Lieutenant General Harry Chauvel ordered Grant to attempt a mounted attack on Beersheba, his goal being to take the town wells before they could be destroyed. The light horse did not carry swords but had sharpened their bayonet points some days before in anticipation of such a tactic. The 4th and 12th Light Horse Regiments formed up with their squadrons in three lines, each about 300 to 500 metres apart. Wielding their bayonets like swords, they moved forward at a trot while the 13-pounders of the British Notts Battery suppressed Turkish machine guns. Grant initially rode in the lead, but dropped back to the reserve line once the column was headed in the correct direction so as to control their subsequent movements. Three Turkish batteries opposed the light horsemen but they moved forward so swiftly that the Turks could not range on them. The light horsemen swarmed over the Turkish positions and swept into the town, capturing all but two of the seventeen wells before they could be destroyed. For his part, Grant was personally decorated with a Bar to his DSO by the commander-in-chief, General Sir Edmund Allenby, the next day.
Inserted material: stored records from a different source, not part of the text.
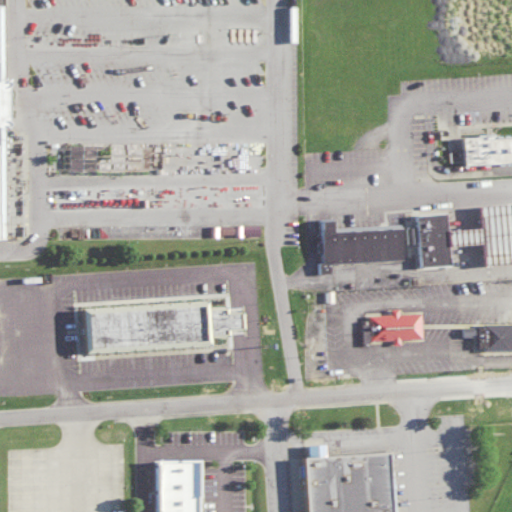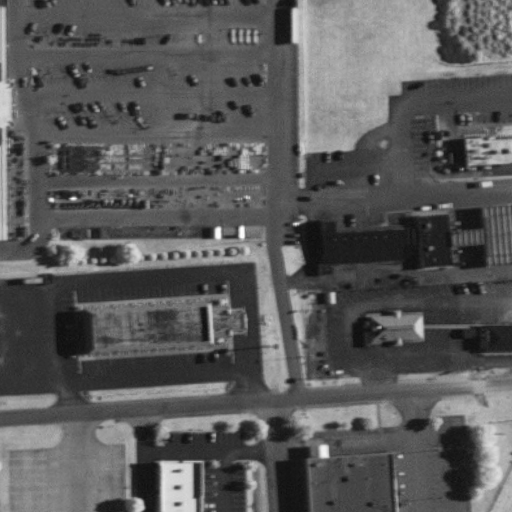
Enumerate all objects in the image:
building: (6, 1)
road: (149, 17)
road: (150, 56)
road: (155, 98)
road: (422, 108)
parking lot: (157, 116)
building: (6, 121)
road: (160, 137)
building: (484, 146)
building: (490, 148)
building: (0, 152)
road: (446, 170)
road: (368, 171)
road: (274, 198)
road: (167, 213)
building: (462, 233)
gas station: (492, 233)
road: (324, 240)
gas station: (439, 240)
building: (439, 240)
building: (353, 241)
road: (31, 247)
road: (395, 275)
road: (109, 283)
building: (144, 321)
building: (149, 321)
road: (247, 323)
building: (390, 323)
building: (487, 332)
road: (363, 335)
road: (387, 374)
road: (163, 379)
road: (286, 395)
road: (115, 406)
road: (39, 412)
road: (349, 444)
road: (254, 454)
road: (92, 460)
building: (357, 479)
building: (341, 480)
building: (171, 483)
building: (186, 484)
road: (182, 490)
road: (323, 490)
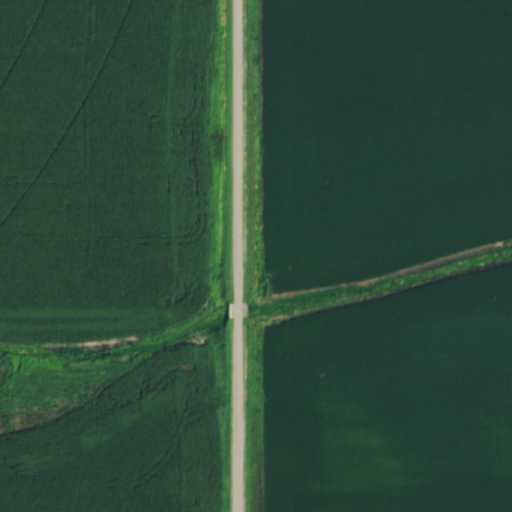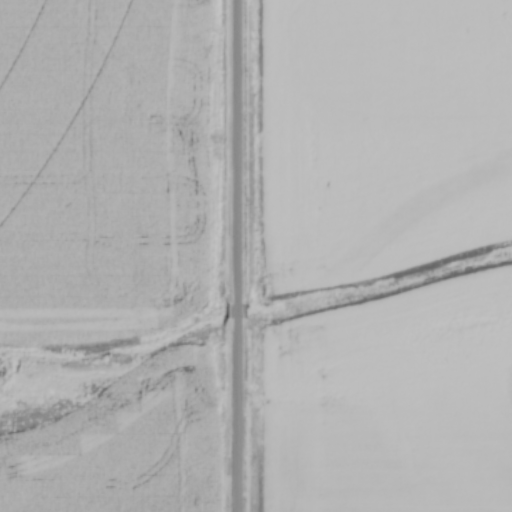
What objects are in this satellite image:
road: (236, 256)
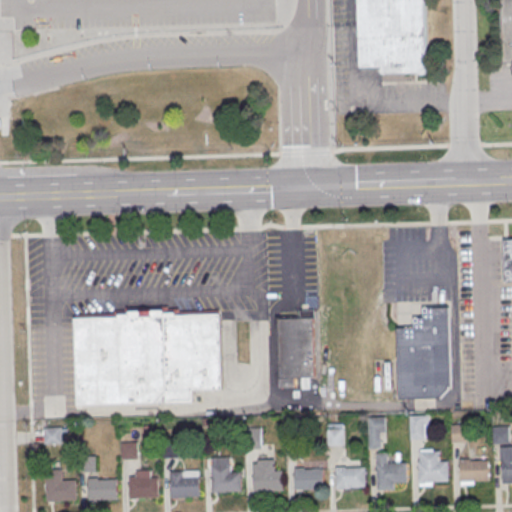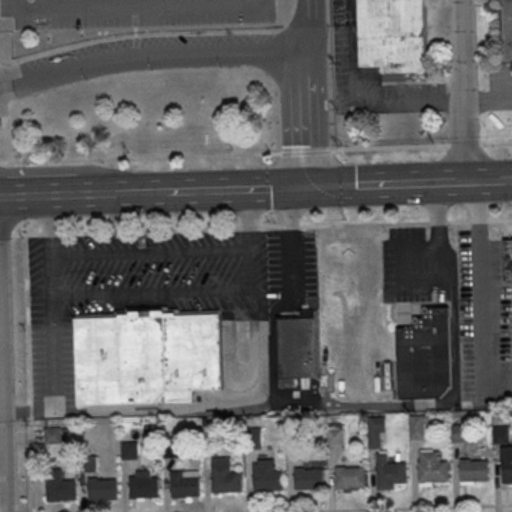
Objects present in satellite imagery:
road: (139, 6)
building: (506, 29)
building: (508, 29)
building: (392, 35)
building: (393, 35)
road: (151, 48)
road: (464, 90)
road: (307, 93)
road: (488, 95)
road: (363, 100)
road: (256, 156)
road: (509, 180)
road: (486, 181)
road: (387, 184)
traffic signals: (309, 187)
road: (237, 188)
road: (141, 192)
road: (37, 194)
road: (96, 194)
road: (130, 232)
road: (12, 235)
road: (292, 247)
building: (508, 259)
building: (508, 259)
parking lot: (418, 267)
parking lot: (292, 268)
road: (401, 272)
road: (452, 284)
road: (479, 287)
parking lot: (133, 289)
road: (152, 295)
parking lot: (484, 322)
building: (295, 349)
building: (296, 349)
building: (146, 356)
building: (147, 356)
building: (425, 356)
building: (425, 356)
road: (2, 409)
building: (420, 426)
building: (419, 430)
building: (376, 432)
building: (377, 432)
building: (459, 432)
building: (459, 433)
building: (52, 434)
building: (336, 434)
building: (501, 434)
building: (501, 435)
building: (336, 437)
building: (254, 440)
building: (129, 450)
building: (88, 463)
building: (506, 463)
building: (507, 463)
building: (432, 467)
building: (433, 468)
building: (474, 470)
building: (474, 470)
building: (390, 472)
building: (390, 472)
building: (224, 475)
building: (267, 475)
building: (351, 475)
building: (225, 476)
building: (351, 477)
building: (309, 478)
building: (309, 479)
building: (267, 480)
building: (143, 483)
building: (185, 483)
building: (59, 486)
building: (185, 486)
building: (60, 488)
building: (102, 488)
building: (144, 488)
building: (102, 490)
road: (397, 508)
Grant served as acting commander of the Australian Mounted Division from 15 December 1917 to 2 January 1918.

During the raid on Es Salt in May 1918, Grant's 4th Light Horse Brigade was given the task of guarding the flank. When the plan failed, it was on his brigade that the main Turkish blow fell. The light horsemen fought hard but the Turks subjected them to fierce artillery and machine gun fire, and were able to drive them from their positions. Grant managed to avoid being overrun, and was able to withdraw by night without issue. Nine of the twelve British guns supporting the brigade were lost. Grant was blamed for the loss of the guns and for faulty defensive positions.
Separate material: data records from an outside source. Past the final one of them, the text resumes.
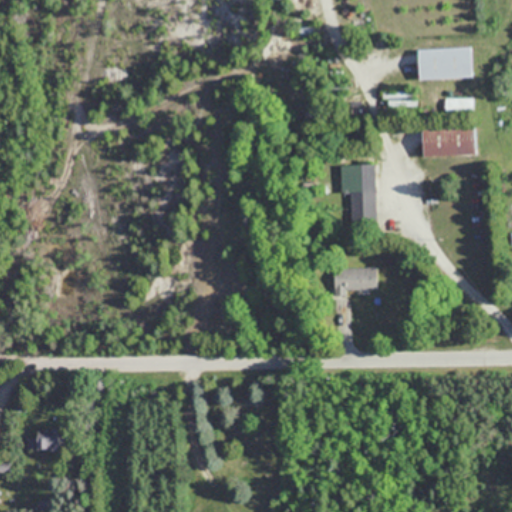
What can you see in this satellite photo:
building: (443, 63)
building: (446, 140)
building: (360, 191)
road: (462, 274)
building: (353, 279)
road: (338, 329)
road: (268, 358)
road: (12, 359)
building: (46, 439)
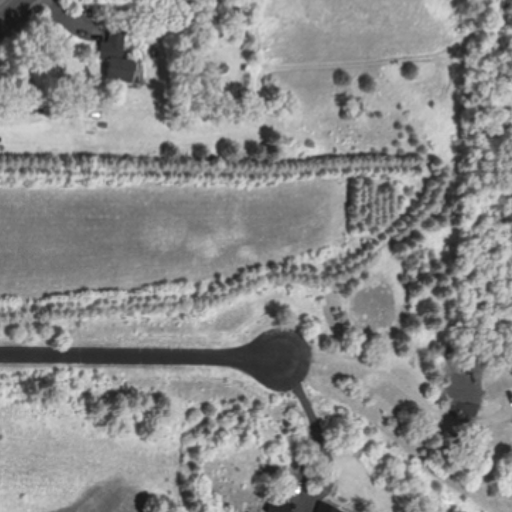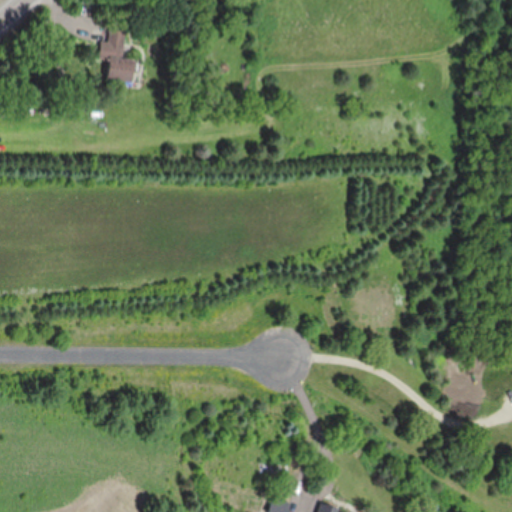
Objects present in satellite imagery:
road: (10, 10)
building: (115, 58)
road: (145, 359)
road: (390, 383)
road: (312, 405)
road: (329, 486)
building: (280, 505)
building: (328, 509)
In his final campaign, Grant was ordered to capture the town of Semakh, on the southern shores of Lake Tiberias. With only half his brigade available, Grant surprised the defenders with a quick night approach and a moonlight assault with drawn swords. Grant used his machine guns to reduce the enemy's fire. The garrison, half of whom were Germans, fought hard and the light horsemen had to fight from building to building, but the town was eventually captured.
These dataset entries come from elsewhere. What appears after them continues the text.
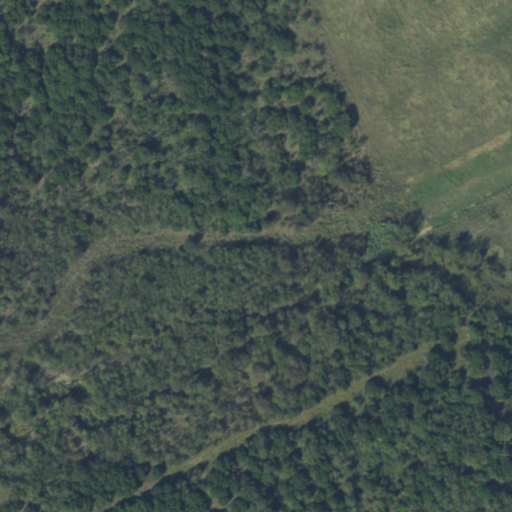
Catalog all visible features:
landfill: (432, 100)
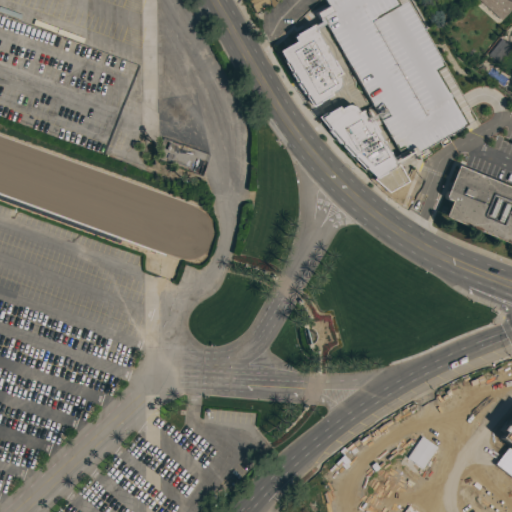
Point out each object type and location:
building: (259, 4)
building: (260, 5)
building: (497, 6)
building: (497, 8)
road: (107, 10)
road: (270, 27)
road: (69, 30)
building: (511, 32)
building: (498, 51)
building: (498, 52)
road: (141, 64)
parking lot: (72, 69)
building: (379, 83)
road: (57, 90)
road: (118, 99)
road: (504, 119)
road: (455, 146)
road: (488, 152)
road: (314, 156)
track: (104, 200)
building: (479, 204)
road: (217, 257)
road: (89, 259)
road: (488, 268)
road: (486, 284)
road: (283, 289)
road: (85, 291)
road: (81, 323)
road: (74, 358)
road: (350, 380)
road: (388, 386)
road: (64, 387)
parking lot: (96, 389)
road: (404, 390)
road: (144, 392)
road: (476, 402)
road: (329, 405)
road: (435, 412)
road: (50, 418)
road: (423, 424)
building: (507, 433)
road: (225, 437)
road: (37, 448)
road: (481, 452)
road: (478, 467)
road: (502, 468)
road: (24, 476)
road: (275, 495)
road: (11, 506)
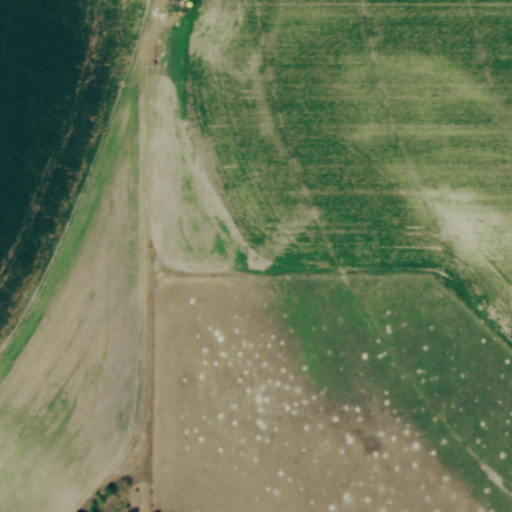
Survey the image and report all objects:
crop: (286, 131)
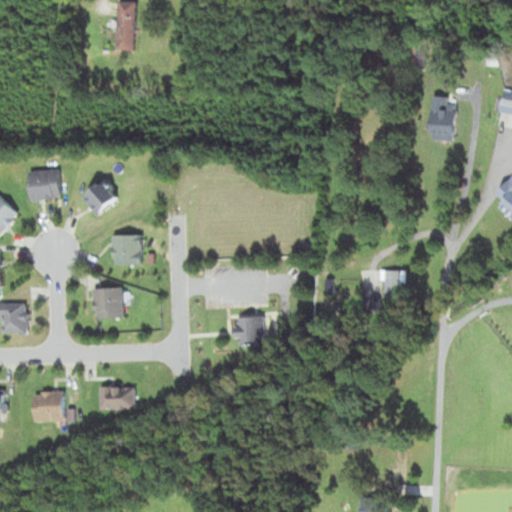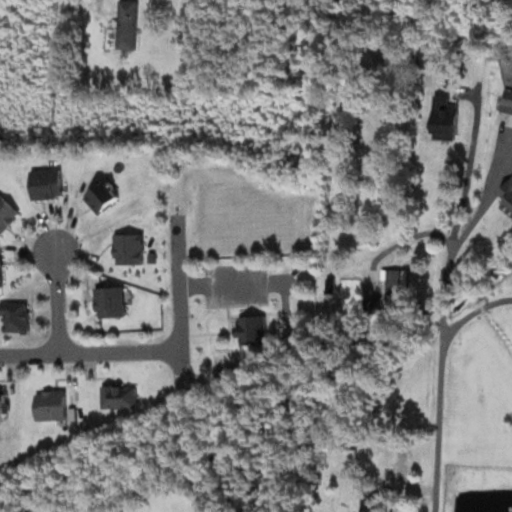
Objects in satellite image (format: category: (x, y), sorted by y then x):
road: (84, 23)
building: (128, 24)
building: (129, 24)
building: (421, 61)
building: (445, 117)
building: (446, 118)
building: (46, 184)
building: (48, 184)
building: (106, 197)
building: (103, 198)
building: (7, 212)
building: (7, 215)
building: (130, 249)
building: (132, 249)
building: (2, 271)
building: (1, 272)
building: (154, 280)
building: (395, 281)
building: (328, 282)
road: (233, 284)
road: (177, 295)
building: (386, 295)
road: (53, 301)
building: (112, 302)
building: (112, 302)
road: (440, 302)
building: (16, 315)
building: (15, 316)
building: (252, 329)
building: (254, 329)
road: (88, 350)
building: (119, 395)
building: (120, 396)
building: (6, 401)
building: (7, 402)
building: (53, 405)
building: (53, 407)
building: (401, 461)
building: (401, 464)
building: (377, 506)
building: (381, 509)
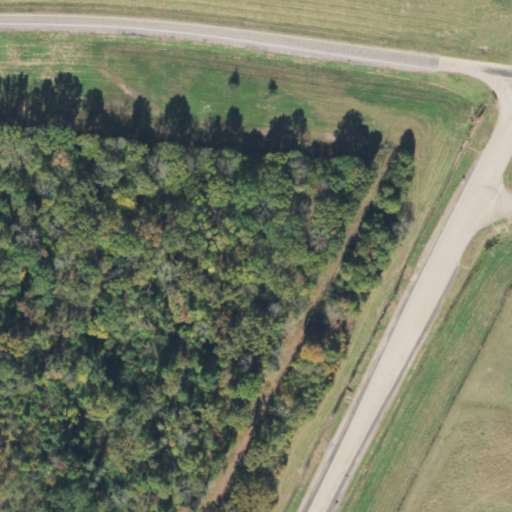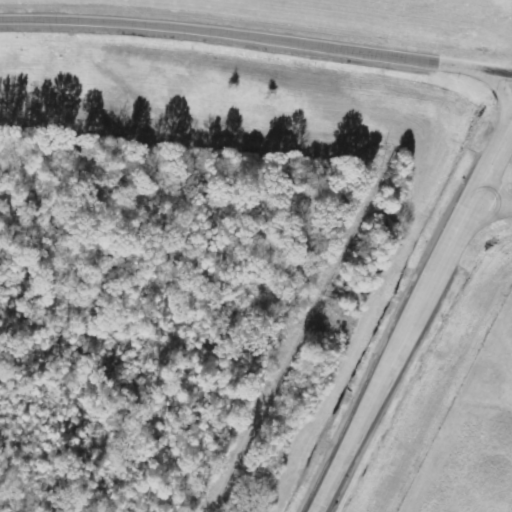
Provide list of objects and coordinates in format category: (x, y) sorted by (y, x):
road: (257, 34)
road: (489, 208)
road: (413, 316)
Grant commanded the Australian Mounted Division from 8 November 1918 to 24 December 1918. For his services, he was made a Companion of the Order of St Michael and St George (CMG) in the 1919 New Year Honours.

==Post war==
Grant embarked for Australia on 29 April 1919, where he commanded the 1st Cavalry Brigade from 1920 to 1925. He retired from the Army in 1928.

After the war Grant returned to his property at Bowenville but he sold it in 1931 and moved to Brisbane. Then in 1934 he purchased another property near Dirranbandi in southern Queensland.

William Grant died suddenly from a heart attack on 25 May 1939 and was cremated with full military honours in Brisbane.